Teks Sumber =
Social Media

Perempuan dalam Politik: Jadilah Pemikir, Bukan Hanya Pelaksana

Masih teringat di benak saya ketika tahun 2021 kemarin mengikuti SKPP (Sekolah Kader Pengawas Partisipatif) yang diadakan oleh Bawaslu Provinsi Banten. Ketika itu salah satu Komisioner Bawaslu RI Pak Rahmat Bagja mengatakan dalam penyampaian materinya bahwa kita jangan sampai alergi pada politik. Kenapa? Karena politik adalah anak kandung demokrasi. Sungguh menarik sekali pendapat beliau yang diam-diam saya amini dalam hati.

Selama ini kita sebagai masyarakat kerap dihadapkan pada kenyataan yang dalam istilah Soe Hok Gie, politik adalah barang yang paling kotor. Tak salah juga memang, jika melihat realitas saat ini bagaimana praktik money politic, black campaign, hingga hate speech berjamuran. Itu semua terjadi bukan hanya di tingkat nasional saja, bahkan di level desa pun sudah menjadi budaya. Mereka mencontoh tokoh-tokoh di level yang lebih tinggi.

Namun, betapapun kotornya, bahkan mungkin menjijikannya, kita tak bisa abai atau menampik politik. Kenapa? Karena setiap aspek kehidupan ini tidak terlepas dari politik. Bukan hanya dari kebijakan tingkat tinggi, bahkan harga bawang, minyak, hingga lipstik yang kita pakai itu juga hasil dari politik. Politik tak melulu terbatas pada tataran politik praktis. Yang kemudian ingin saya sampaikan mengenai unek-unek saya di masa menuju pemilu dan pilkada ini, yaitu tentang keterwakilan perempuan sebagai bentuk implementasi dari affirmative action 30% sebagaimana yang telah tertuang dalam Undang-Undang Nomor 10 Tahun 2008 Tentang Pemilu Anggota DPR, DPD dan DPRD.

Catatan Tersimpan =
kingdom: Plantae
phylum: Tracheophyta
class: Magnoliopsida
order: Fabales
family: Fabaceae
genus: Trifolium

* * *

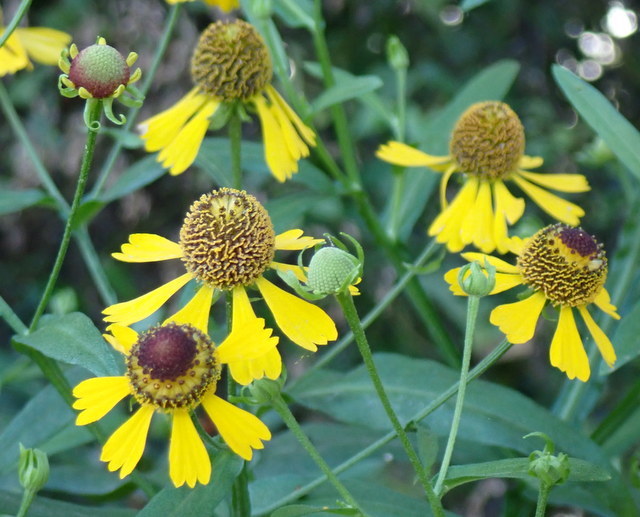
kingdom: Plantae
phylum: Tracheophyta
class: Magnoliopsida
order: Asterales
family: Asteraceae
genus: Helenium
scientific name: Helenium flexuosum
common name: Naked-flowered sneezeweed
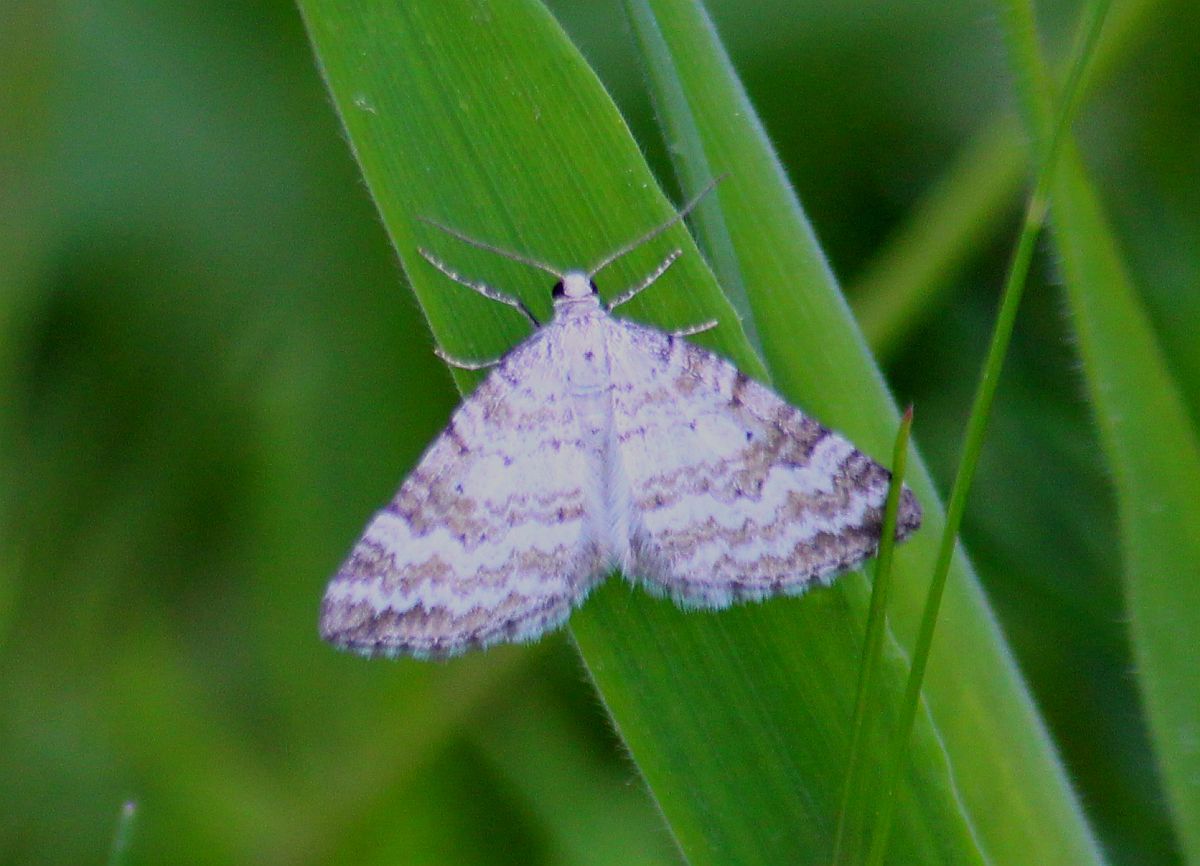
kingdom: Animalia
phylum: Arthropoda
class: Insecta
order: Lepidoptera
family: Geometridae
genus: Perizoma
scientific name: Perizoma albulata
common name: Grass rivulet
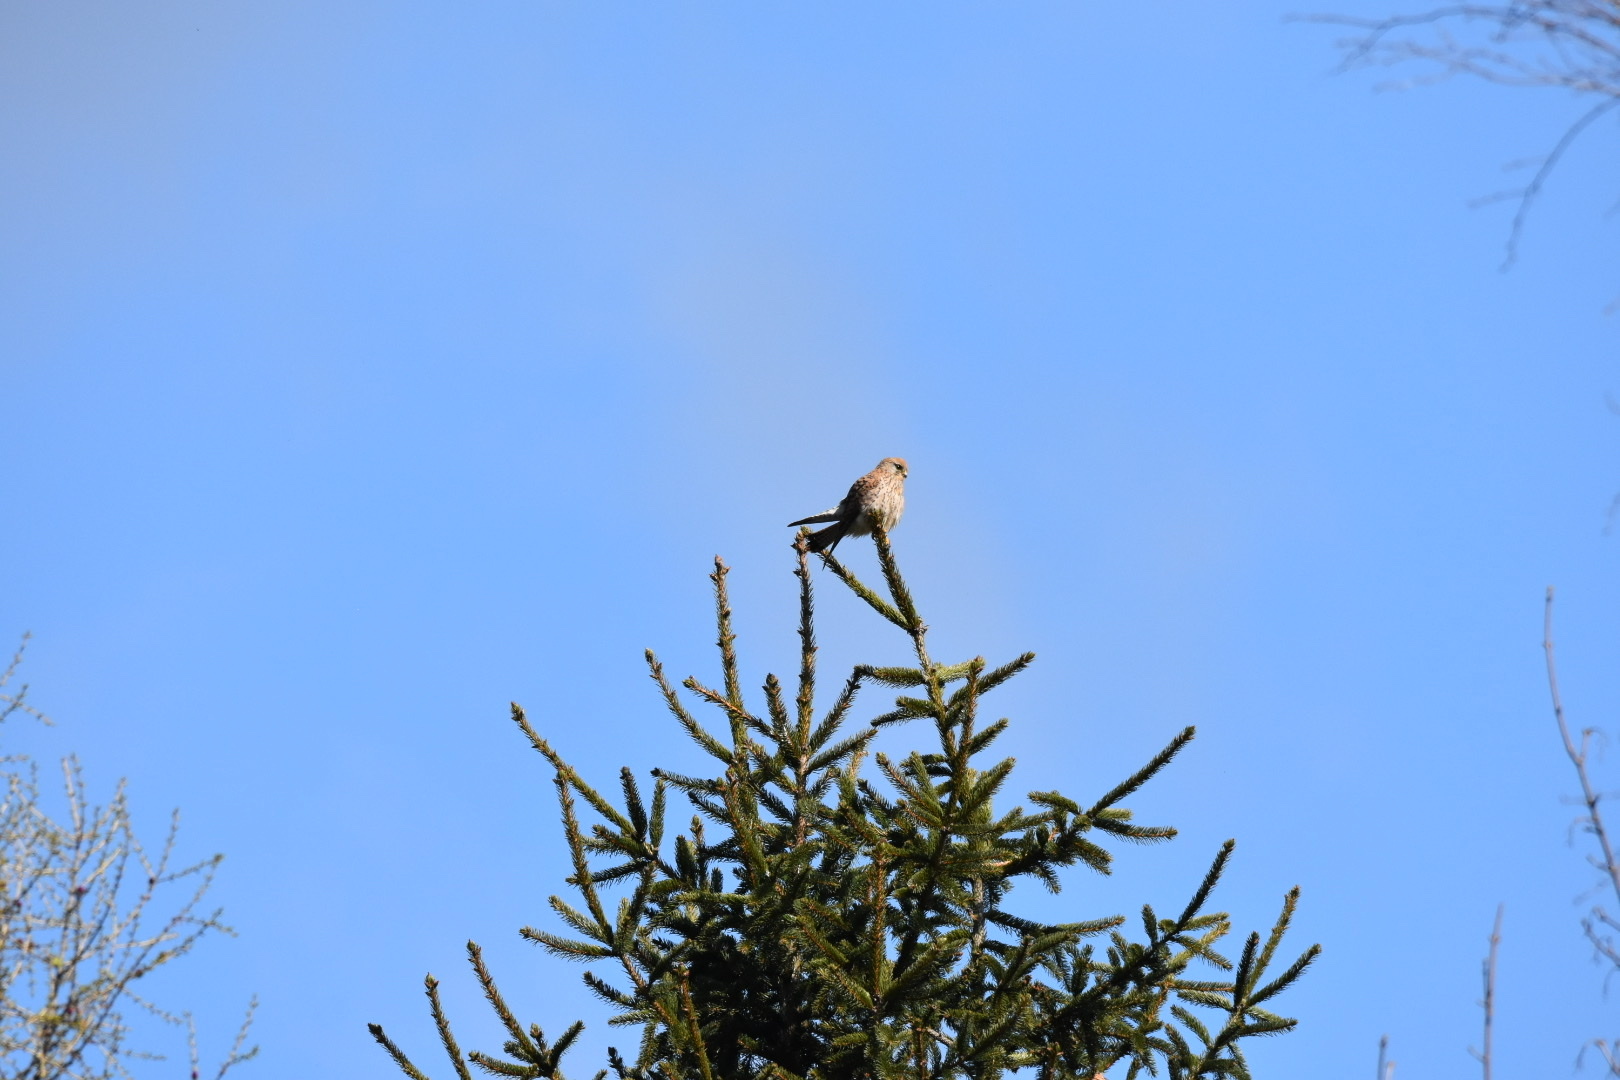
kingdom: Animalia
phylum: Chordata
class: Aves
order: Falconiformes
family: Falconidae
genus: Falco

Ketentuan Tugas =
[A] Menurut teks sumber, lembaga apa yang mengadakan SKPP yang diikuti pada tahun 2021?
[B] Susunlah catatan mulai dari baris yang memuat "genus: Helenium" sampai baris yang memuat "order: Falconiformes" sebagai CSV dua kolom, label dan nilai, dengan satu baris per catatan. Apitlah tiap isian dengan tanda kutip, ganti jeda baris dengan spasi, dan jangan sertakan gambarnya.
Teks sumber dan catatan di atas adalah dua bahan yang tidak berkaitan.

Jawaban Tiap Tugas =
[A] Bawaslu Provinsi Banten.

[B]
label,nilai
"genus:","Helenium"
"scientific name:","Helenium flexuosum"
"common name:","Naked-flowered sneezeweed"
"kingdom:","Animalia"
"phylum:","Arthropoda"
"class:","Insecta"
"order:","Lepidoptera"
"family:","Geometridae"
"genus:","Perizoma"
"scientific name:","Perizoma albulata"
"common name:","Grass rivulet"
"kingdom:","Animalia"
"phylum:","Chordata"
"class:","Aves"
"order:","Falconiformes"